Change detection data
————————

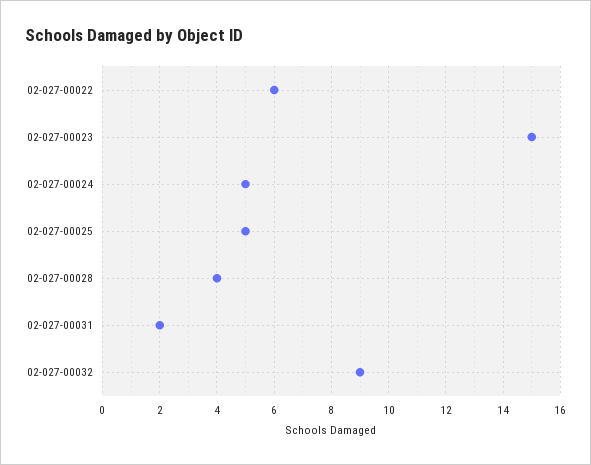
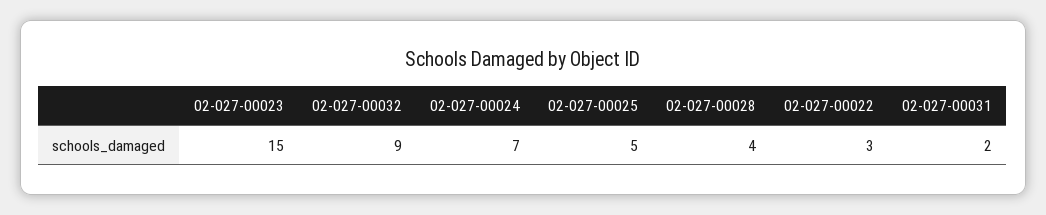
  {
-   "02-027-00022": 6,
+   "02-027-00022": 3,
    "02-027-00023": 15,
-   "02-027-00024": 5,
+   "02-027-00024": 7,
    "02-027-00025": 5,
    "02-027-00028": 4,
    "02-027-00031": 2,
    "02-027-00032": 9
  }

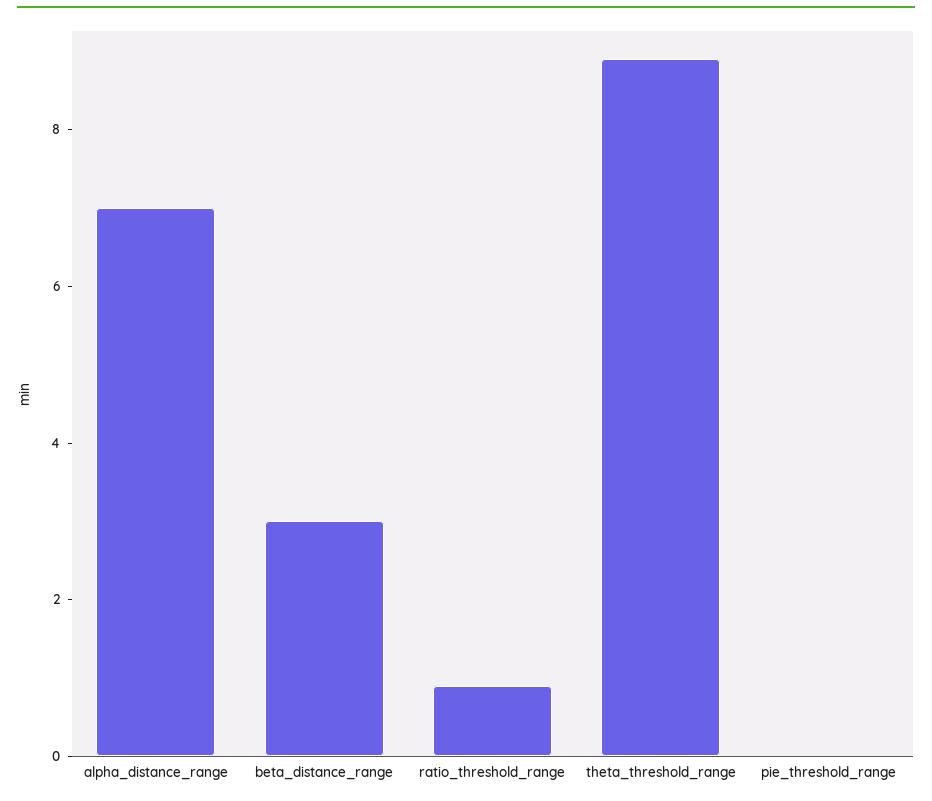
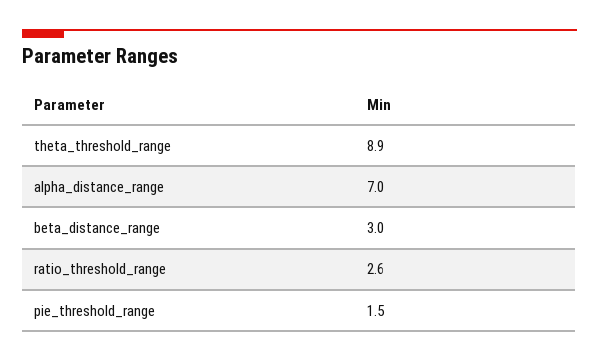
  {
    "alpha_distance_range": 7,
    "beta_distance_range": 3,
-   "ratio_threshold_range": 1,
+   "ratio_threshold_range": 2.6,
    "theta_threshold_range": 8.9,
-   "pie_threshold_range": 0
+   "pie_threshold_range": 1.5
  }

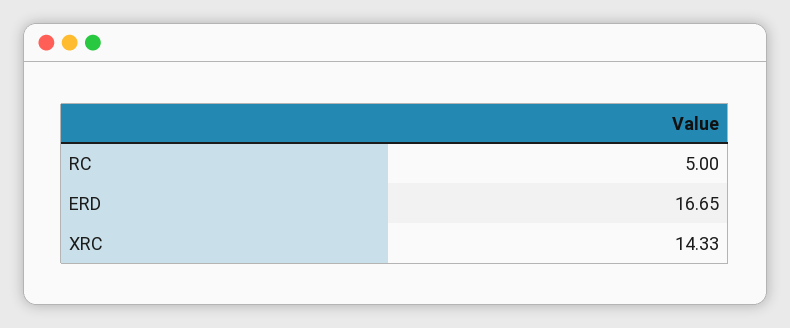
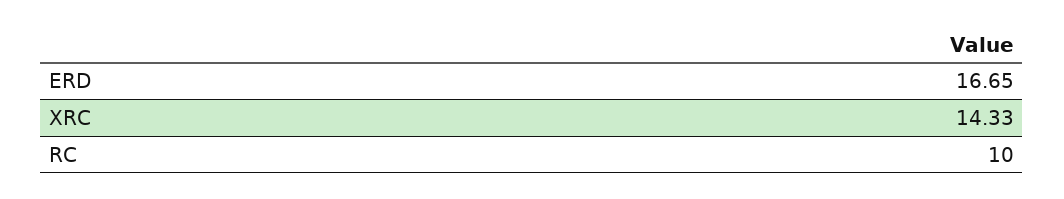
  {
-   "RC": 5,
+   "RC": 10,
    "ERD": 16.65,
    "XRC": 14.33
  }

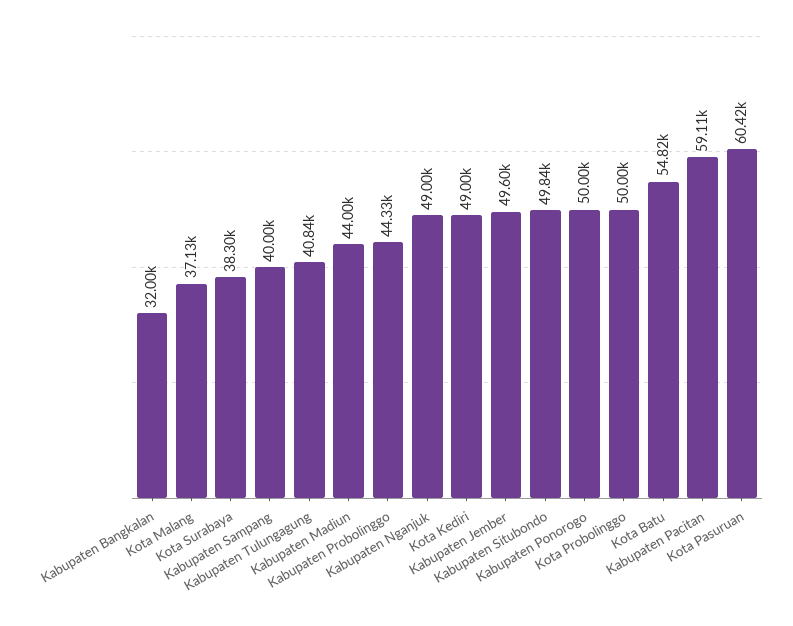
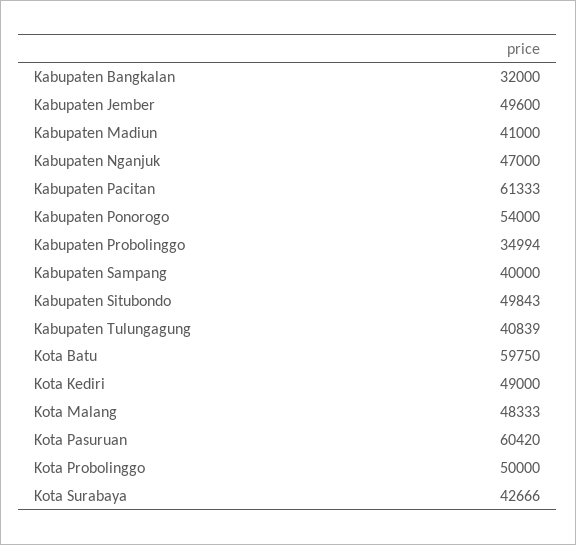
  {
    "Kabupaten Bangkalan": 32000,
-   "Kota Malang": 37130,
+   "Kota Malang": 48333,
-   "Kota Surabaya": 38300,
+   "Kota Surabaya": 42666,
    "Kabupaten Sampang": 40000,
    "Kabupaten Tulungagung": 40839,
-   "Kabupaten Madiun": 44000,
+   "Kabupaten Madiun": 41000,
-   "Kabupaten Probolinggo": 44330,
+   "Kabupaten Probolinggo": 34994,
-   "Kabupaten Nganjuk": 49000,
+   "Kabupaten Nganjuk": 47000,
    "Kota Kediri": 49000,
    "Kabupaten Jember": 49600,
    "Kabupaten Situbondo": 49843,
-   "Kabupaten Ponorogo": 50000,
+   "Kabupaten Ponorogo": 54000,
    "Kota Probolinggo": 50000,
-   "Kota Batu": 54820,
+   "Kota Batu": 59750,
-   "Kabupaten Pacitan": 59110,
+   "Kabupaten Pacitan": 61333,
    "Kota Pasuruan": 60420
  }

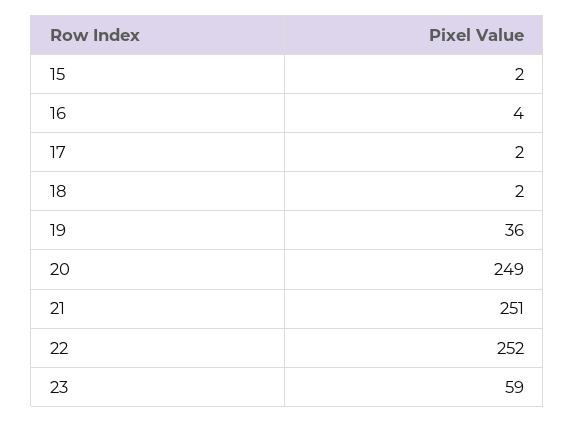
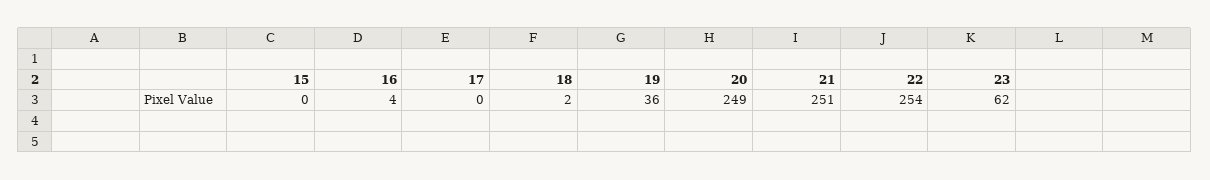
  {
-   "15": 2,
+   "15": 0,
    "16": 4,
-   "17": 2,
+   "17": 0,
    "18": 2,
    "19": 36,
    "20": 249,
    "21": 251,
-   "22": 252,
+   "22": 254,
-   "23": 59
+   "23": 62
  }

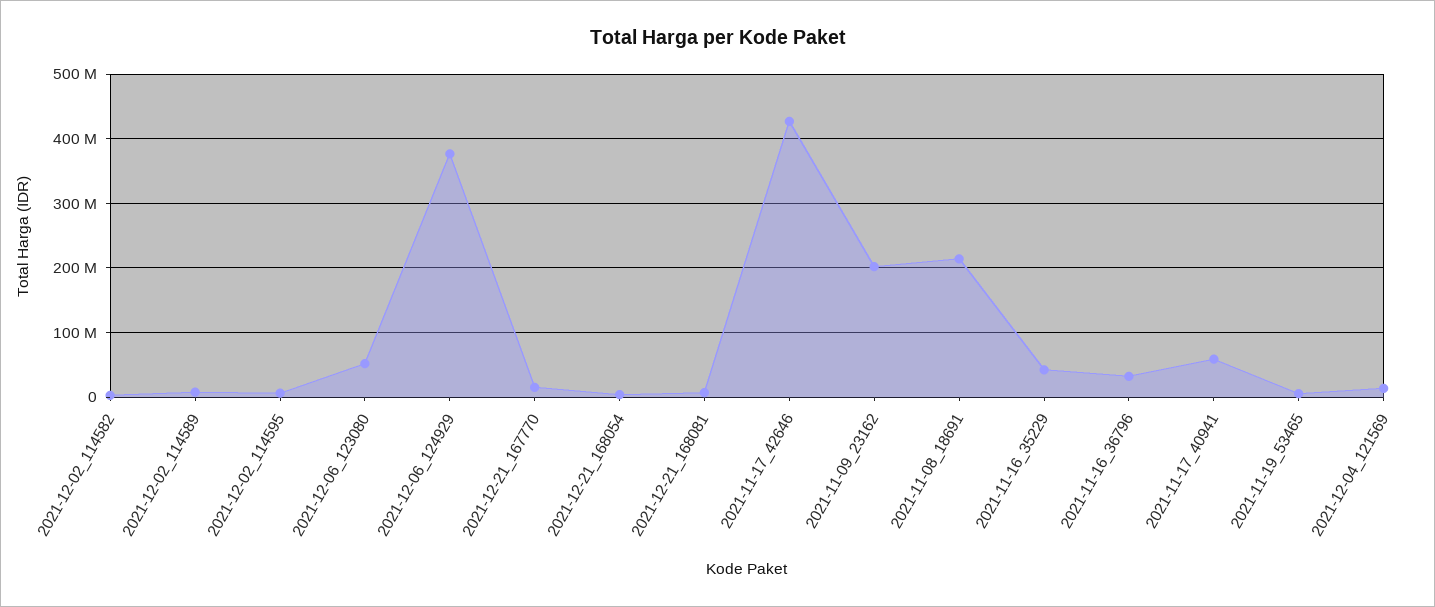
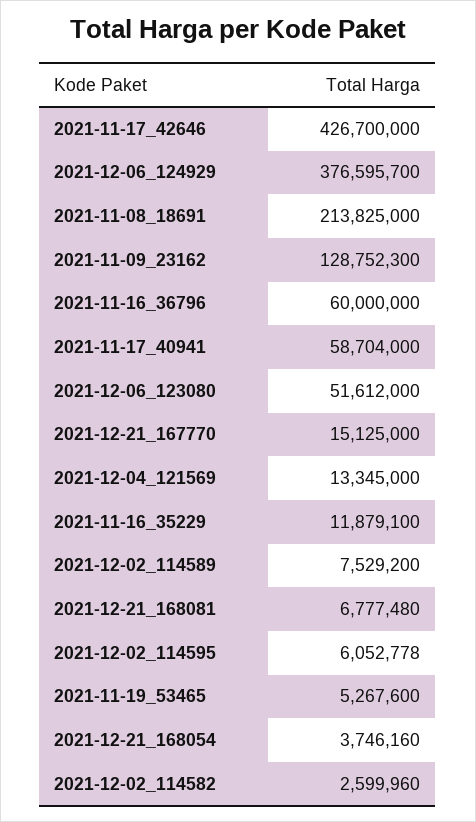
  {
    "2021-12-02_114582": 2599960,
    "2021-12-02_114589": 7529200,
    "2021-12-02_114595": 6052778,
    "2021-12-06_123080": 51612000,
    "2021-12-06_124929": 376595700,
    "2021-12-21_167770": 15125000,
    "2021-12-21_168054": 3746160,
    "2021-12-21_168081": 6777480,
    "2021-11-17_42646": 426700000,
-   "2021-11-09_23162": 200000000,
+   "2021-11-09_23162": 128752300,
    "2021-11-08_18691": 213825000,
-   "2021-11-16_35229": 40000000,
+   "2021-11-16_35229": 11879100,
-   "2021-11-16_36796": 30000000,
+   "2021-11-16_36796": 60000000,
    "2021-11-17_40941": 58704000,
    "2021-11-19_53465": 5267600,
    "2021-12-04_121569": 13345000
  }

————————

What is required
Each record should be printed exactly as it appears, leaving the pictures out.

Written answer
  {
-   "02-027-00022": 6,
+   "02-027-00022": 3,
    "02-027-00023": 15,
-   "02-027-00024": 5,
+   "02-027-00024": 7,
    "02-027-00025": 5,
    "02-027-00028": 4,
    "02-027-00031": 2,
    "02-027-00032": 9
  }

  {
    "alpha_distance_range": 7,
    "beta_distance_range": 3,
-   "ratio_threshold_range": 1,
+   "ratio_threshold_range": 2.6,
    "theta_threshold_range": 8.9,
-   "pie_threshold_range": 0
+   "pie_threshold_range": 1.5
  }

  {
-   "RC": 5,
+   "RC": 10,
    "ERD": 16.65,
    "XRC": 14.33
  }

  {
    "Kabupaten Bangkalan": 32000,
-   "Kota Malang": 37130,
+   "Kota Malang": 48333,
-   "Kota Surabaya": 38300,
+   "Kota Surabaya": 42666,
    "Kabupaten Sampang": 40000,
    "Kabupaten Tulungagung": 40839,
-   "Kabupaten Madiun": 44000,
+   "Kabupaten Madiun": 41000,
-   "Kabupaten Probolinggo": 44330,
+   "Kabupaten Probolinggo": 34994,
-   "Kabupaten Nganjuk": 49000,
+   "Kabupaten Nganjuk": 47000,
    "Kota Kediri": 49000,
    "Kabupaten Jember": 49600,
    "Kabupaten Situbondo": 49843,
-   "Kabupaten Ponorogo": 50000,
+   "Kabupaten Ponorogo": 54000,
    "Kota Probolinggo": 50000,
-   "Kota Batu": 54820,
+   "Kota Batu": 59750,
-   "Kabupaten Pacitan": 59110,
+   "Kabupaten Pacitan": 61333,
    "Kota Pasuruan": 60420
  }

  {
-   "15": 2,
+   "15": 0,
    "16": 4,
-   "17": 2,
+   "17": 0,
    "18": 2,
    "19": 36,
    "20": 249,
    "21": 251,
-   "22": 252,
+   "22": 254,
-   "23": 59
+   "23": 62
  }

  {
    "2021-12-02_114582": 2599960,
    "2021-12-02_114589": 7529200,
    "2021-12-02_114595": 6052778,
    "2021-12-06_123080": 51612000,
    "2021-12-06_124929": 376595700,
    "2021-12-21_167770": 15125000,
    "2021-12-21_168054": 3746160,
    "2021-12-21_168081": 6777480,
    "2021-11-17_42646": 426700000,
-   "2021-11-09_23162": 200000000,
+   "2021-11-09_23162": 128752300,
    "2021-11-08_18691": 213825000,
-   "2021-11-16_35229": 40000000,
+   "2021-11-16_35229": 11879100,
-   "2021-11-16_36796": 30000000,
+   "2021-11-16_36796": 60000000,
    "2021-11-17_40941": 58704000,
    "2021-11-19_53465": 5267600,
    "2021-12-04_121569": 13345000
  }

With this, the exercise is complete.